Felicitaciones enlatadas de la radio

Como todos los días, me he despertado con la boca amarga y el cuerpo ligeramente oprimido por una extraña sensación de desasosiego. He clavado mis ojos en el espejo y he visto otros ojos que ni siquiera miraban a mis ojos. No he necesitado preguntarme por qué tenía la boca amarga y el cuerpo castigado por el desasosiego. Sin pensarlo dos veces he encendido un cigarrillo y he aspirado una larga calada que me ha acariciado los pulmones. El espejo seguía devolviéndome una imagen espantosamente igual a la que dejé anoche.

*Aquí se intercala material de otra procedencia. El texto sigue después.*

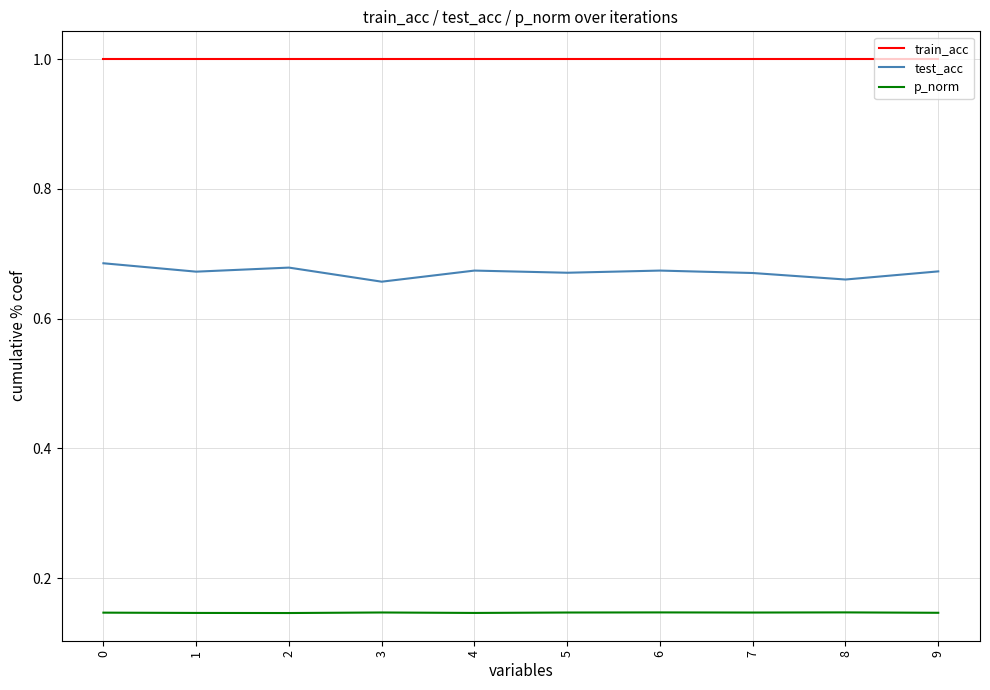

True or false: test_acc and p_norm intersect in this chart.

False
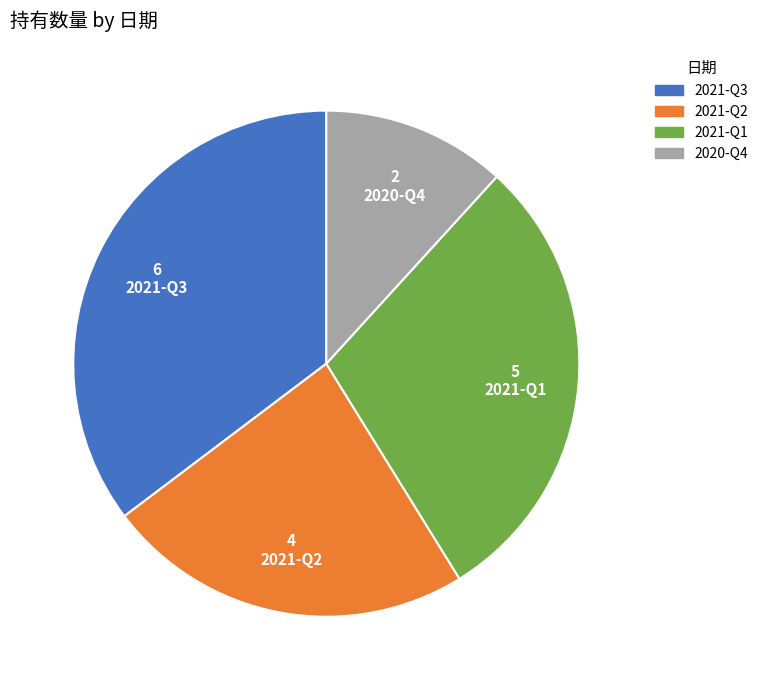

What is the smallest slice in the pie chart?

2020-Q4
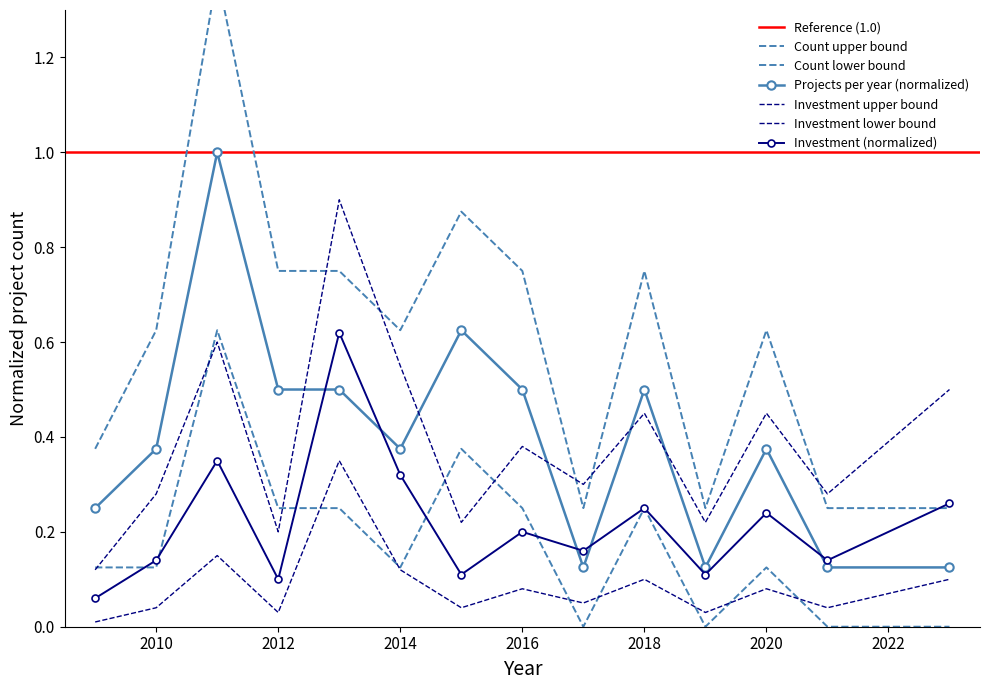

How many interior local valleys does the inv_lower series have?

5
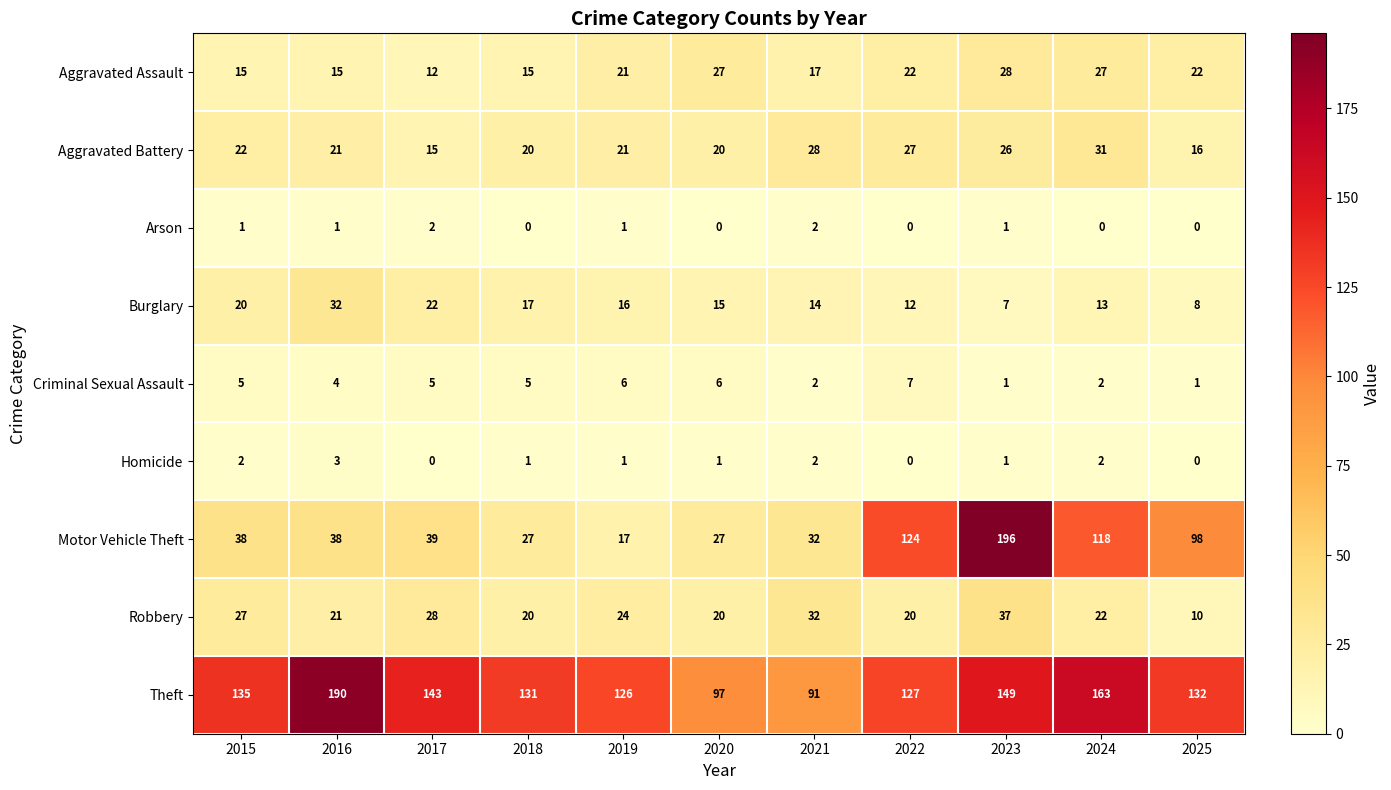

Which series has the largest total across all categories?

Theft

Las mismas manchas, las mismas arrugas en la comisura de los labios, la misma tensión en la mandíbula.

Creo que he tratado de sonreírme y no he podido. Tampoco he podido extraer unos restos de confeti que estaban enredados en el pelo. Seguramente me ha excitado la idea de enfrentarme a mis propias miserias, porque he permanecido largo rato en esa posición, mirando sin mirar, recorriendo todos mis perfiles con ese gesto autómata del que hace las cosas sin recibir ninguna orden del cerebro. A la segunda o tercera bocanada de humo he comenzado a sentirme un poco mejor, como si todas esas sensaciones que minutos antes se hallaban desperdigadas por fin hubieran encontrado su propio encaje en el cuerpo. No estoy muy segura, pero tengo la idea de que la radio vomitaba felicitaciones enlatadas, frases hechas que la gente famosa suele dedicar a la gente no famosa, lugares comunes sobre la paz, la guerra y la salud de todos. De la calle venía un silencio espeso y como áspero, quizá ligeramente agresivo. He entrado en la cocina y la visión de los platos apilados, sucios, me ha revuelto el estómago.

En el comedor olía a tigre. El contestador automático no registraba ninguna llamada, ni especial ni no especial. La tele ofrecía la retransmisión de saltos en la nieve. Justo entonces me he dado cuenta de que estábamos en año nuevo y otra vez he corrido hacia el espejo, a ver si era verdad que había empezado el milagro. Un eructo de champán me ha encogido el rostro mientras intentaba descifrarme. Inútil. Yo seguía siendo yo. Nada hacía sospechar que en las próximas horas pudiera operarse el cambio. Desgraciadamente, en el 92 tampoco seré Kim Bassinger.